Ce 26 janvier, Marc Fesneau, ministre de l’Agriculture et de la souveraineté alimentaire, a évoqué les « contournements d’Egalim et les doubles discours ». « Nous voulons faire respecter Egalim à la lettre. Il n’est pas normal que le porc soit vendu à moins de deux euros le kilo, pas normal non plus que certains aillent chercher les produits à l’extérieur des frontières. » Et de conclure : « nous avons besoin d’opérateurs responsables et patriotes. Aller dire ça sur les plateaux de télé et ne pas respecter la loi, ce n’est pas correct. » Les patrons les plus médiatiques de la grande distribution ont dû se sentir visés. Ce matin, ils avaient envoyé leurs délégués : Marie de Lamberterie, secrétaire générale de l’ACDLec (pour E.Leclerc), Jean-François Soudais, vice-président d’Intermarché, et Sylvain Ferry, directeur général pour U. Seul Michel Biero, président de Lidl et habitué des "plateaux" était là.

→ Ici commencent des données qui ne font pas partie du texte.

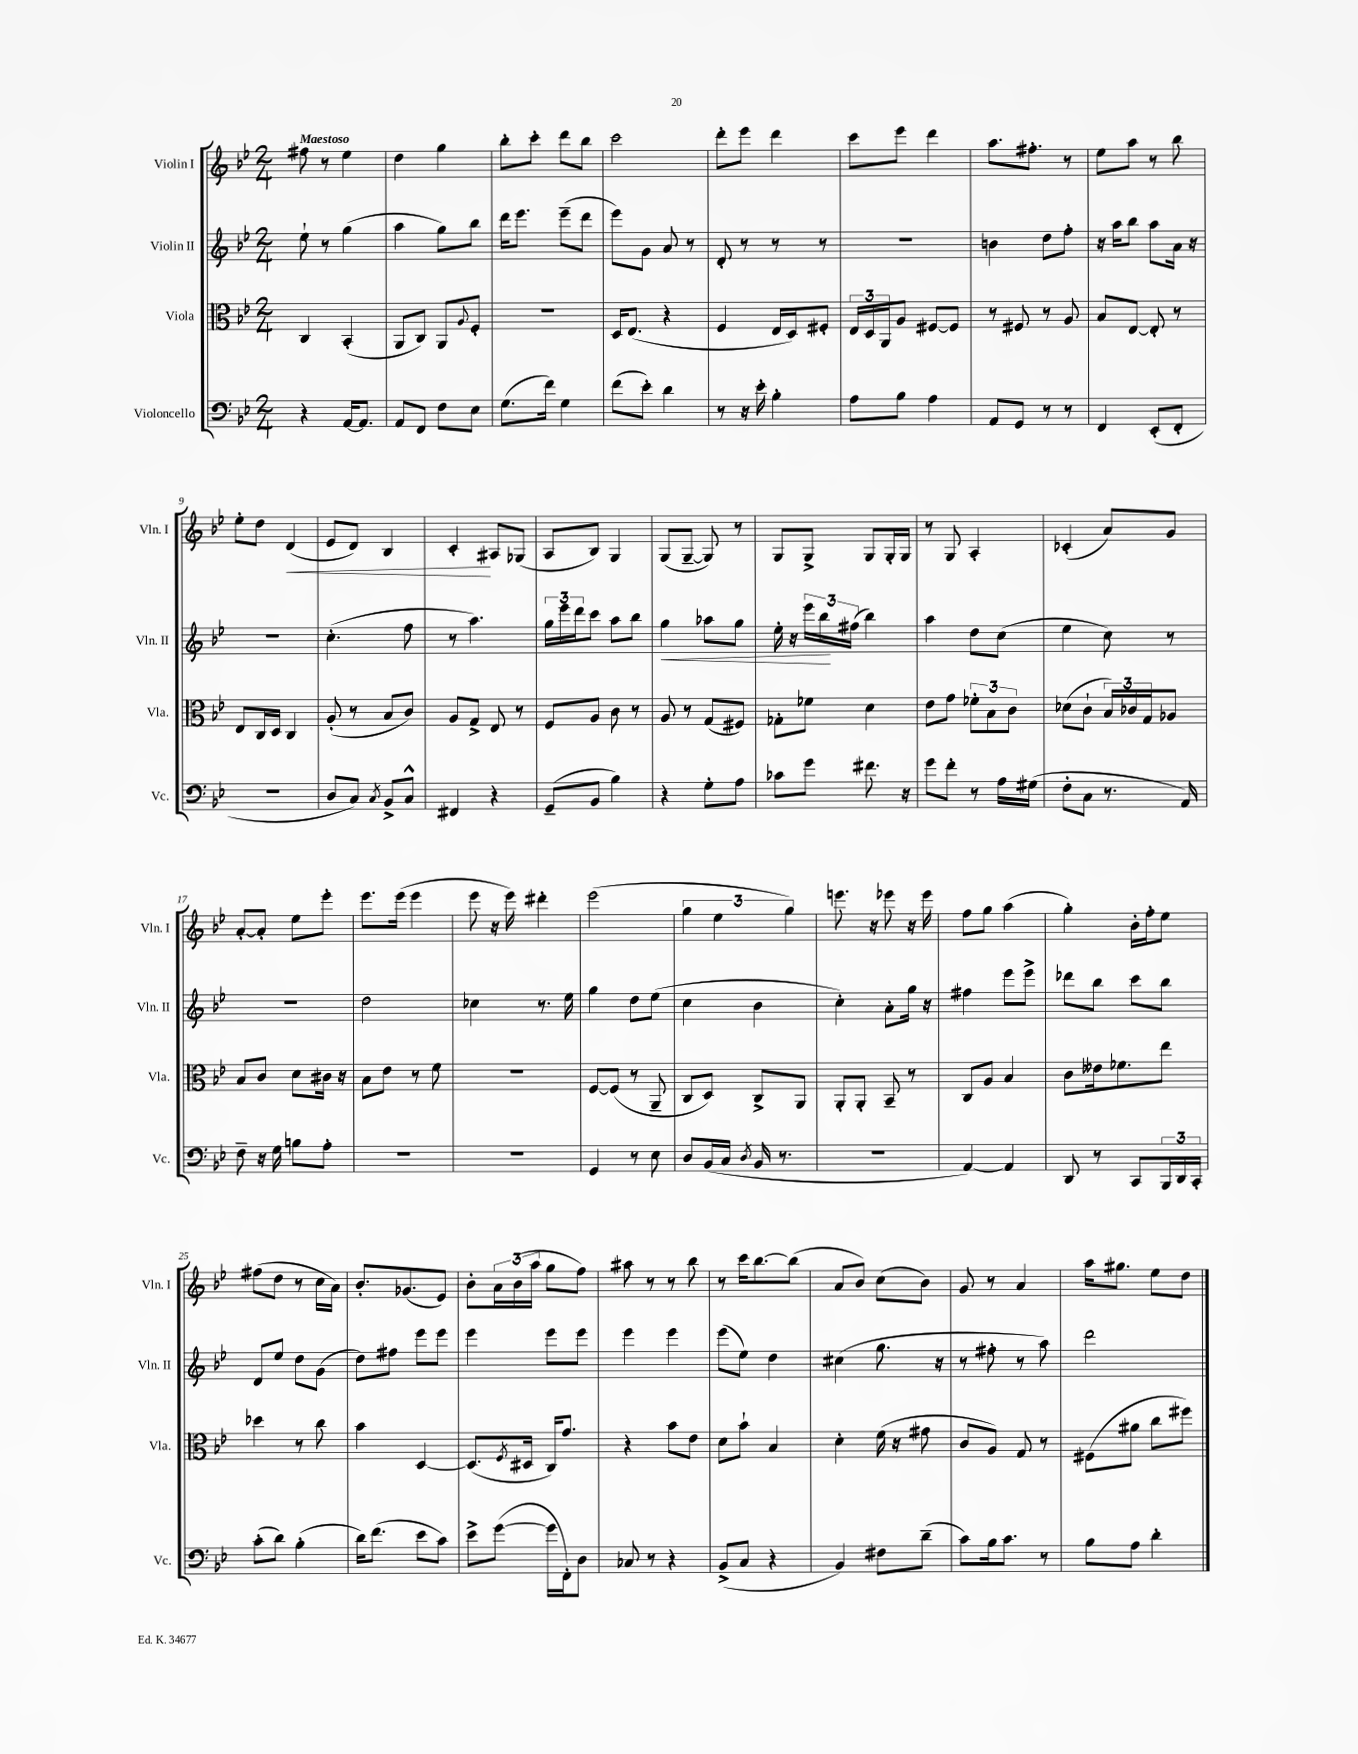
<<
\new StaffGroup <<
\new Staff = "s0" \with { instrumentName = "Violin I" shortInstrumentName = "Vln. I" } {
    \clef treble \key bes \major \numericTimeSignature \time 2/4 \tempo "Maestoso"
    fis''8 r8 ees''4 |
    d''4 g''4 |
    bes''8-. c'''8-. d'''8 bes''8 |
    c'''2 |
    d'''8-. ees'''8 d'''4 |
    c'''8 ees'''8 d'''4 |
    a''8. fis''8.-. r8 |
    ees''8 a''8 r8 bes''8 |
    ees''8-. d''8 d'4\<( |
    ees'8 d'8) bes4 |
    c'4-.\! ais8 ges8( |
    a8 bes8) g4 |
    g8( g8~-- g8) r8 |
    g8 g8-> g8 g16-. g16 |
    r8 g8 a4-. |
    ces'4-.( a'8) g'8 |
    a'8~-. a'8-. ees''8 ees'''8-. |
    ees'''8. ees'''16( ees'''4 |
    ees'''8 r16 ees'''16) dis'''4-. |
    ees'''2( |
    \tuplet 3/2 { g''4 ees''4 g''4) } |
    e'''8. r16 ees'''8 r16 ees'''16 |
    f''8 g''8 a''4( |
    g''4-.) bes'16-. f''16-. ees''8 |
    fis''8( d''8 r8 c''16 a'16) |
    bes'8.-. ges'8.( ees'8) |
    bes'8-. \tuplet 3/2 { a'16 bes'16( a''16 } g''8 f''8) |
    ais''8 r8 r8 bes''8 |
    r8 c'''16 bes''8.~ bes''8( |
    a'8 bes'8) c''8( bes'8) |
    g'8 r8 a'4 |
    a''16 gis''8. ees''8 d''8 \bar "|." |
}
\new Staff = "s1" \with { instrumentName = "Violin II" shortInstrumentName = "Vln. II" } {
    \clef treble \key bes \major \numericTimeSignature \time 2/4
    ees''8-! r8 g''4( |
    a''4 g''8) bes''8 |
    d'''16 ees'''8. ees'''8--( d'''8 |
    ees'''8) g'8 a'8 r8 |
    d'8-. r8 r8 r8 |
    r2 |
    b'4 d''8 f''8-. |
    r16 a''16 bes''8 a''8 a'16 r16 |
    R2 |
    c''4.-.( f''8 |
    r8 a''4.) |
    \tuplet 3/2 { g''16 ees'''16 d'''16 } c'''8 a''8 bes''8 |
    g''4\< aes''8 g''8 |
    ees''16-. r16 \tuplet 3/2 { ees'''16 bes''16\! fis''16( } bes''4) |
    a''4 d''8 c''8( |
    ees''4 c''8) r8 |
    r2 |
    d''2 |
    ces''4 r8. ees''16 |
    g''4 d''8 ees''8( |
    c''4 bes'4 |
    c''4-.) a'8-. g''16 r16 |
    fis''4 ees'''8 ees'''8-> |
    des'''8 bes''8 c'''8 bes''8 |
    d'8 ees''8 d''8 g'8( |
    d''8) fis''8 ees'''8 ees'''8 |
    ees'''4 ees'''8 ees'''8 |
    ees'''4 ees'''4 |
    ees'''8( ees''8) d''4 |
    cis''4( g''8. r16 |
    r8 fis''8-. r8 a''8) |
    d'''2 \bar "|." |
}
\new Staff = "s2" \with { instrumentName = "Viola" shortInstrumentName = "Vla." } {
    \clef alto \key bes \major \numericTimeSignature \time 2/4
    c4 bes,4-.( |
    a,8 c8) a,8 \appoggiatura { a8 } f8-. |
    R2 |
    d16 ees8.( r4 |
    f4 ees16 d16) fis8-. |
    \tuplet 3/2 { ees16 d16 a,16 } a8 fis8~ fis8 |
    r8 fis8 r8 a8 |
    bes8 ees8~ ees8-. r8 |
    ees8 c16 d16 c4 |
    a8-.( r8 bes8 c'8) |
    a8 g8-> ees8 r8 |
    f8 a8 c'8 r8 |
    a8 r8 g8( fis8) |
    ges8-. fes'8 d'4 |
    ees'8 g'8 \tuplet 3/2 { fes'8-. bes8 c'8 } |
    des'8( c'8-! \tuplet 3/2 { bes16) ces'16 g16 } aes8 |
    bes8 c'8 d'8 cis'16 r16 |
    bes8 ees'8 r8 f'8 |
    R2 |
    f8~ f8( r8 a,8-- |
    c8 d8) c8-> a,8 |
    a,8-. a,8-. bes,8-- r8 |
    c8 a8 bes4 |
    c'8 eeses'16 fes'8. ees''8 |
    des''4 r8 c''8 |
    bes'4 d4~ |
    d8.( \acciaccatura { f8 } dis16 c16) g'8. |
    r4 bes'8 ees'8 |
    d'8 bes'8-! bes4 |
    d'4-. f'16( r16 gis'8 |
    c'8 a8) g8 r8 |
    fis8( ais'8 c''8 fis''8) \bar "|." |
}
\new Staff = "s3" \with { instrumentName = "Violoncello" shortInstrumentName = "Vc." } {
    \clef bass \key bes \major \numericTimeSignature \time 2/4
    r4 a,16~ a,8. |
    a,8 f,8 f8 ees8 |
    g8.( f'16) g4 |
    f'8( ees'8-.) d'4 |
    r8 r16 ees'16-. bes4-. |
    a8 bes8 a4 |
    a,8 g,8 r8 r8 |
    f,4 ees,8-.( f,8-. |
    r2 |
    d8 c8) \acciaccatura { c8 } bes,8-> c8-^ |
    fis,4 r4 |
    g,8--( bes,8 bes4) |
    r4 g8-. a8 |
    ces'8 g'8 fis'8. r16 |
    g'8 f'8-. r8 a16 gis16( |
    f8-. c8 r8. a,16) |
    f8-- r16 g16 b8 a8-. |
    R2 |
    R2 |
    g,4 r8 ees8 |
    d8 bes,16( c16 \acciaccatura { d8 } bes,16 r8. |
    R2 |
    a,4~) a,4 |
    d,8 r8 c,8 \tuplet 3/2 { bes,,16 d,16 c,16-. } |
    c'8-.( d'8) bes4-.( |
    d'16) f'8.( ees'8 c'8) |
    ees'8-> g'8~( g'16 f,16-.) d8 |
    ces8 r8 r4 |
    bes,8->( c8 r4 |
    bes,4) fis8 d'8--( |
    c'8) bes16 c'8. r8 |
    bes8 a8 d'4-. \bar "|." |
}
>>
>>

De son côté, Jacques Creyssel, délégué général de la FCD (Fédération des entreprises du commerce et de la distribution), qui a participé au comité de suivi de ce jour, déplore un « manque de transparence ». « Il faudrait que la contractualisation de premier niveau, entre les producteurs et les transformateurs soit généralisée. Or, il y a trop d’exceptions. Il est aussi anormal que des négociations de deuxième niveau, entre les industriels et les distributeurs, puissent avoir lieu alors même que la première n’est pas terminée. » Enfin, à ses yeux, il faudrait que les industriels renoncent à utiliser l’option 3 (pour rappel, ils ont le choix entre trois options lors d’une négociation commerciale), la « moins transparente ». « Dans la moitié des cas, il n’y a pas de certification des commissaires aux comptes », conclut Jacques Creyssel. Le résultat des contrôles qui seront menés la semaine prochaine et le nombre de saisines du Médiateur, qui sera rendu public en mars, serviront de juges de paix. Peut-être.